Subpixel positioning on Tk canvas

Christian Gollwitzer auriocus at gmx.de
Mon Jun 21 17:37:42 EDT 2021


Am 20.06.21 um 01:49 schrieb Terry Reedy:
> On 6/19/2021 12:42 AM, Christian Gollwitzer wrote:
>> Sorry for that answer, but Tkinter does not support many of the most 
>> useful extensions for Tcl/Tk, because someone has to write the 
>> wrappers. It only supports what is provided by base Tk. Among those I 
>> consider useful and use in almost any application are:
> 
> Are these extensions included with the tcl/tk distribution, or otherwise 
> available from active state?  Are this extensions included with Linux 
> installations of tcl/tk?  Or easily installed?

Since ActiveState has pulled out the developers of Tcl a few years ago, 
I haven't used ActiveTcl anymore.
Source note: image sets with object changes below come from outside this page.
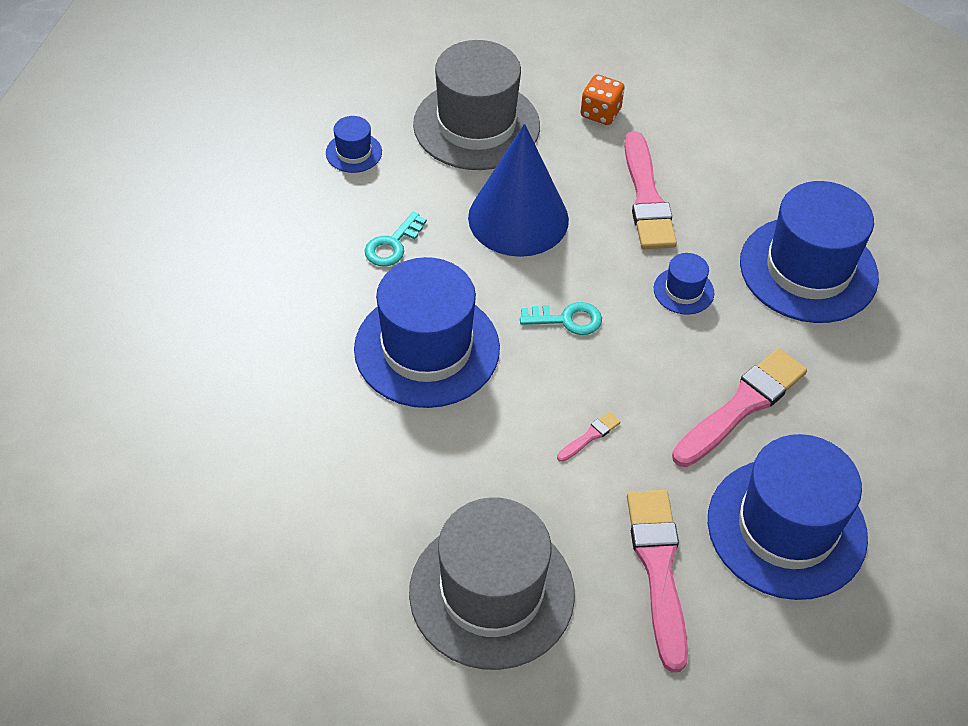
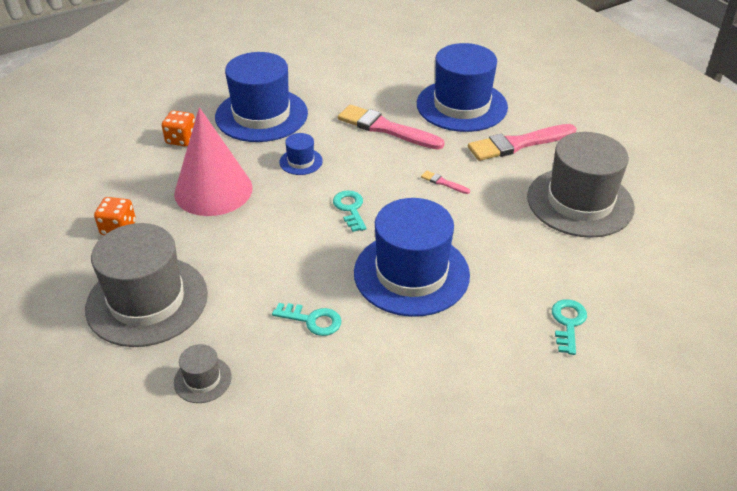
camera: 105 degrees left, 10 degrees down
(282, 475) = (568, 323): none -> turquoise key
(354, 152) = (202, 379): blue hat -> grey hat
(518, 218) = (257, 252): blue cone -> none
(646, 197) = (213, 190): pink brush -> pink cone
(765, 181) = (181, 139): none -> orange dice

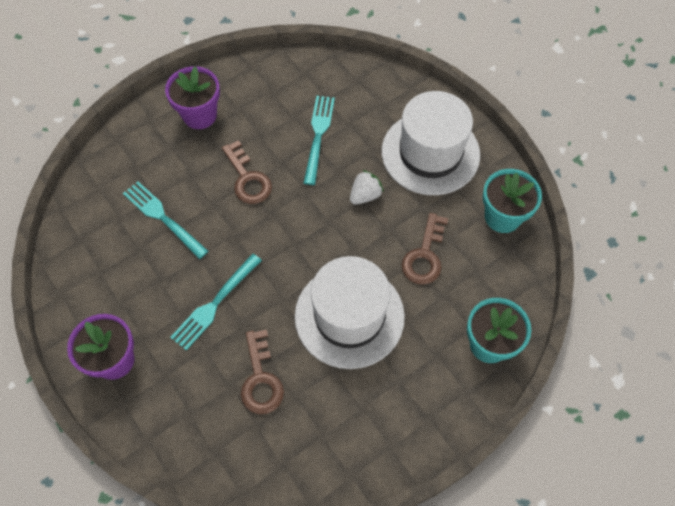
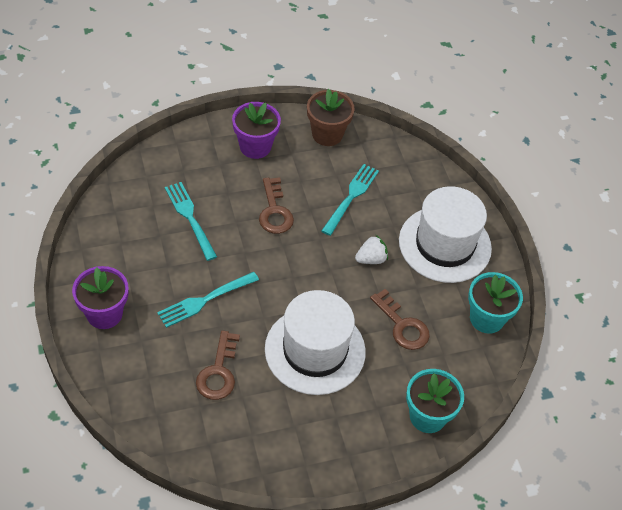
camera: 15 degrees right, 10 degrees down
(267, 76) = (327, 134): none -> brown flower pot
(425, 255) = (402, 325): brown key -> brown key turned 75 degrees counterclockwise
I was surprised to see that they 
actually offer a fairly recent version, but it also cannot be simply 
downloaded, one has to register. It was unclear to me if it costs money.

Other people have stepped in to provide Tcl distributions where tese 
extensions are included; notable exanples are BAWT by Paul Obermeier 
http://www.bawt.tcl3d.org/download.html which offers all of the 
mentioned packages (and many more), Androwish/Undroidwish by Christian 
Werner which was originally developed for Android, but now works on te 
major desktop platforms, http://androwish.org/home/wiki?name=undroidwish 
and even kbskit can be mentioned, started by Rene Zaumseil and now 
updated in irregular intervals by me https://github.com/auriocus/kbskit

I haven't checked the major linux distros, but they also might ship with 
some of these extensions.

Concerning installation, it differs. Tablelist (also part of tklib) and 
pdf4tcl are pure-Tcl packages and therefore easily installed.
TkDnD, TkTable and tkTreeCtrl are compiled extensions and therefore more 
difficult - however, due to the stubs mechanism of Tcl, the version 
number of Tcl and C compiler do NOT need to match. Typically a binary 
downloaded for the right OS and bitness will work, and compilation from 
source works with an autoconf-based configure script.

Due to ActiveState's failure with the teapot, the Tcl world does now not 
any longer have a central repository tool like "pip" which works for 
everyone. This has just recently been discussed on comp.lang.tcl, but it 
is unlikely to happen in the near future.

It is of course unrealistic to expect that Tkinter supports every odd Tk 
extension fron the Tcl world, which might not even be maintained any 
longer. OTOH there are extensions that are well-maintained, that could 
as well be part of the core Tk, but aren't for political reasons. If 
Tkinter continues to be the shipped "first choice" GUI for Python, then 
a few could be included - or otherwise Tkinter will lack Drag'n'drop for 
ever and a reasonable Tree widget (the core one is verrrry basic).